Appalti per forniture di beni e servizi presso gli ospedali di Catanzaro, ventidue indagati

L’indagine riguarda alcune procedure amministrative indette dalle aziende ospedaliere e dall’ateneo catanzarese per l’approvvigionamento di attrezzature sanitarie per i servizi di laboratorio analisi e per il reclutamento di personale sanitario nei due ospedali.
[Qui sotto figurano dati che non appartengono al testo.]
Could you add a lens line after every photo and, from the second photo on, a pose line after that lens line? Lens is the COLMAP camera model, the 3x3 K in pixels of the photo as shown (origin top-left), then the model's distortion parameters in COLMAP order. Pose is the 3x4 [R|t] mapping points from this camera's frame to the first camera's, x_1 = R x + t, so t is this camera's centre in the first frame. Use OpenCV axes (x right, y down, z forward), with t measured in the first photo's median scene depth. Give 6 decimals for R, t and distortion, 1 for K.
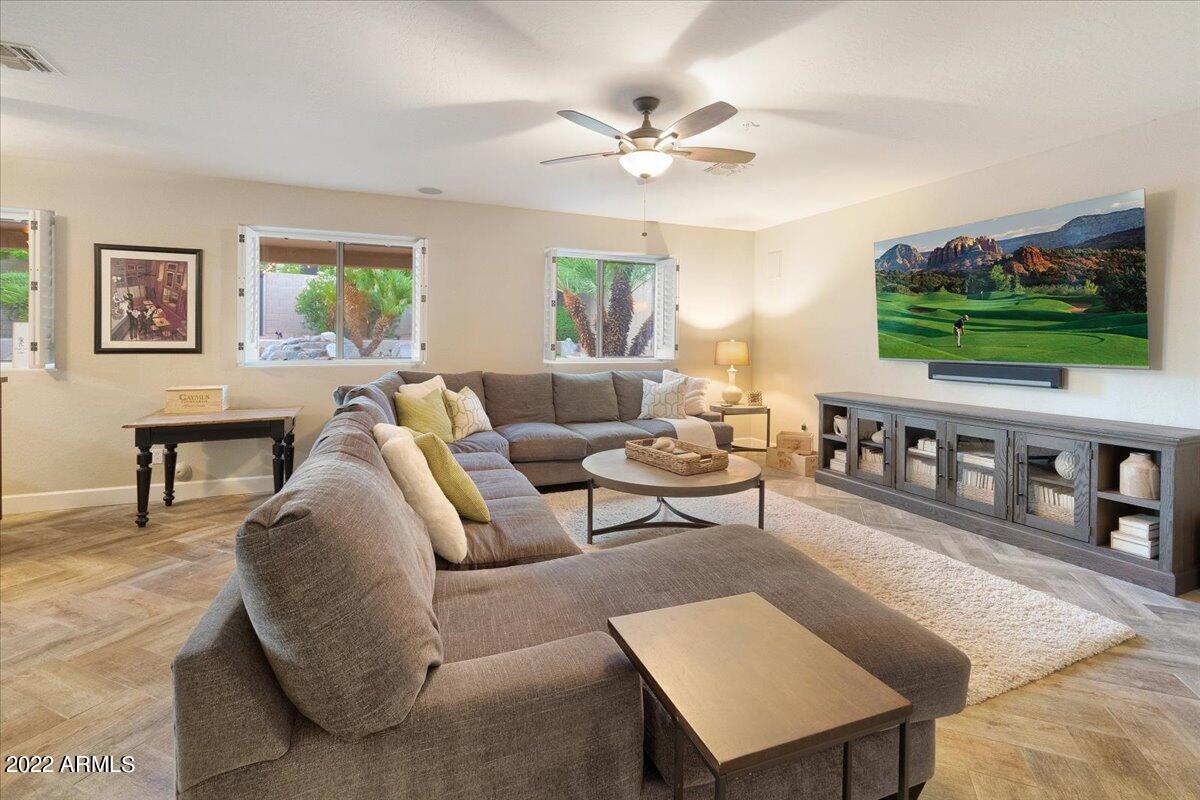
lens RADIAL K [[526.3, 0, 562.4], [0, 526.3, 342.8], [0, 0, 1]] dist [-0.002319, 0.001273]
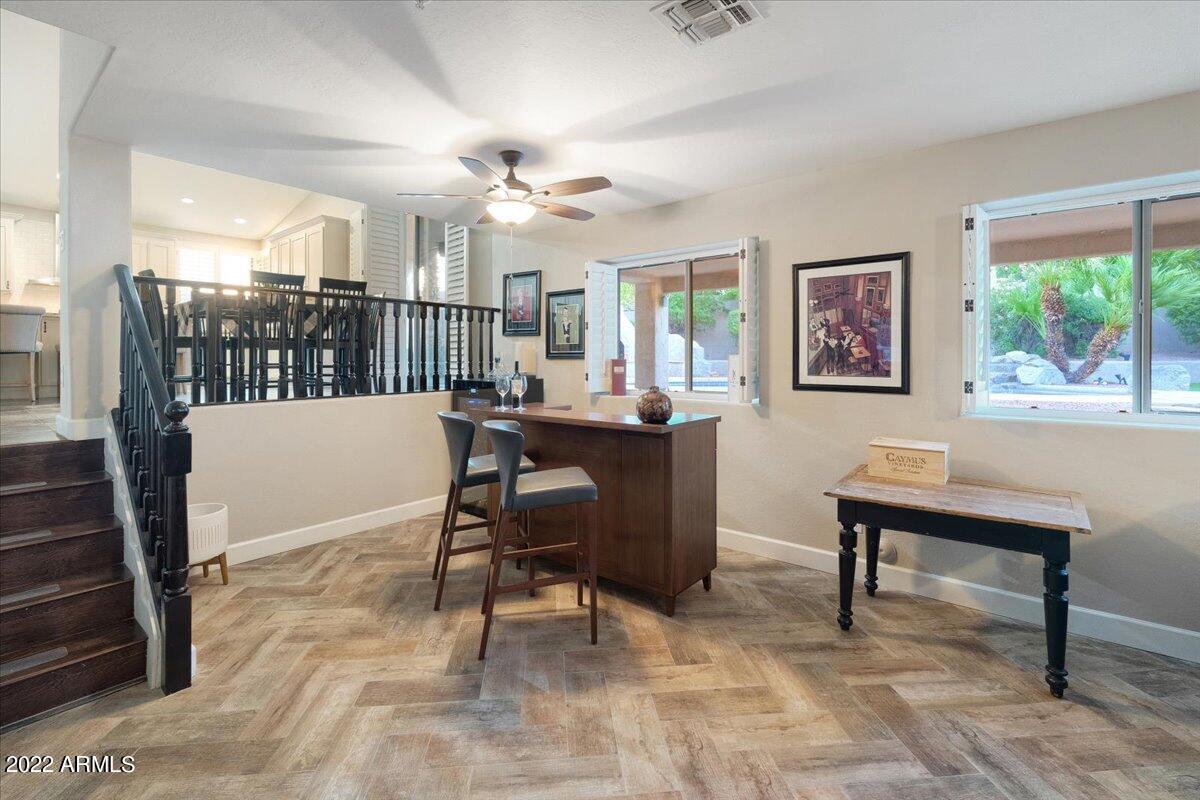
lens RADIAL K [[526.3, 0, 617.5], [0, 526.3, 355.8], [0, 0, 1]] dist [-0.002319, 0.001273]
pose [[0.507934, -0.005675, -0.861378, -0.278248], [-0.000728, 0.999975, -0.007018, -0.029432], [0.861396, 0.004192, 0.507917, 0.297944]]
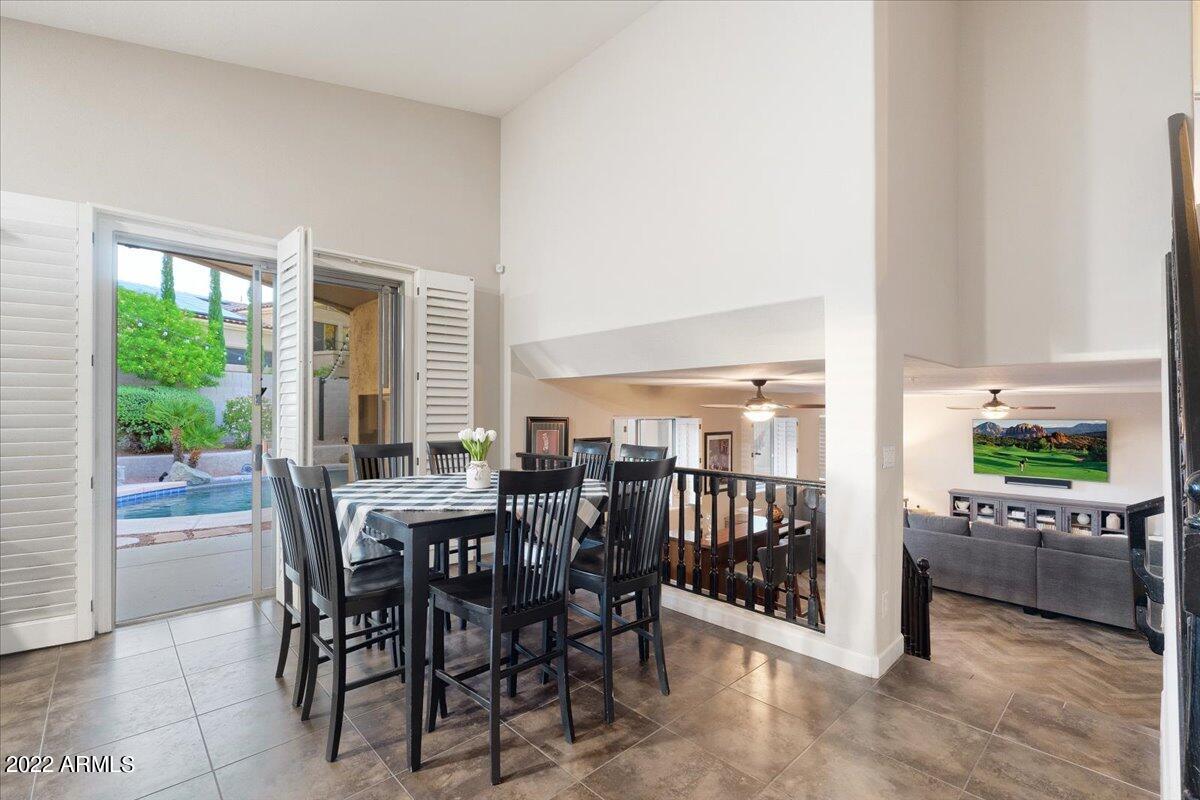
lens RADIAL K [[526.3, 0, 546.0], [0, 526.3, 426.8], [0, 0, 1]] dist [-0.002319, 0.001273]
pose [[0.939380, -0.016131, 0.342498, -1.950096], [0.005369, 0.999462, 0.032348, -0.262894], [-0.342836, -0.028548, 0.938961, -0.440989]]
Le accuse - a vario titolo - sono corruzione, turbata libertà incanti, Turbata libertà del procedimento di scelta del contraente.

Perquisizioni negli uffici amministrativi e nei reparti dell’azienda ospedaliera del Pugliese Ciaccio, dell’azienda Ospedaliera Universitaria “Mater Domini” nonché dell’Università “Magna Graecia” del capoluogo calabrese, nell’Aso di Cosenza e in aziende private e domicili personali degli indagati, nelle province di Catanzaro, Asti, Milano, Caserta, Napoli e Reggio Calabria.

Dalle prime ore della mattina i militari del Comando Provinciale della Guardia di Finanza di Catanzaro stanno eseguendo, su delega della Procura, attività di polizia giudiziaria in relazione a indagini sulle forniture di beni e servizi nel settore sanitario.

L’indagine riguarda alcune procedure amministrative indette dalle aziende ospedaliere e dall’ateneo catanzarese per l’approvvigionamento di attrezzature sanitarie (fra cui sistemi di medicina nucleare e macchinari di diagnostica io per immagini), per i servizi di laboratorio analisi e per il reclutamento di personale sanitario nei due ospedali.

Allo stato attuale gli indagati sono 22 e sono accusati a vario titolo corruzione, turbata libertà incanti, Turbata libertà del procedimento di scelta del contraente.

Ulteriori approfondimenti sono parallelamente incorso su alcune aziende del settore farmaceutico-medicale, fra le quali anche operatori di carattere multinazionale, operanti sul territorio italiano.

Le operazioni, tuttora in corso, vedono l’impiego complessivo di circa 130 militari del Nucleo di poliziaeconomico-finanziaria di Catanzaro, supportati dai Reparti del Corpo competenti per territorio.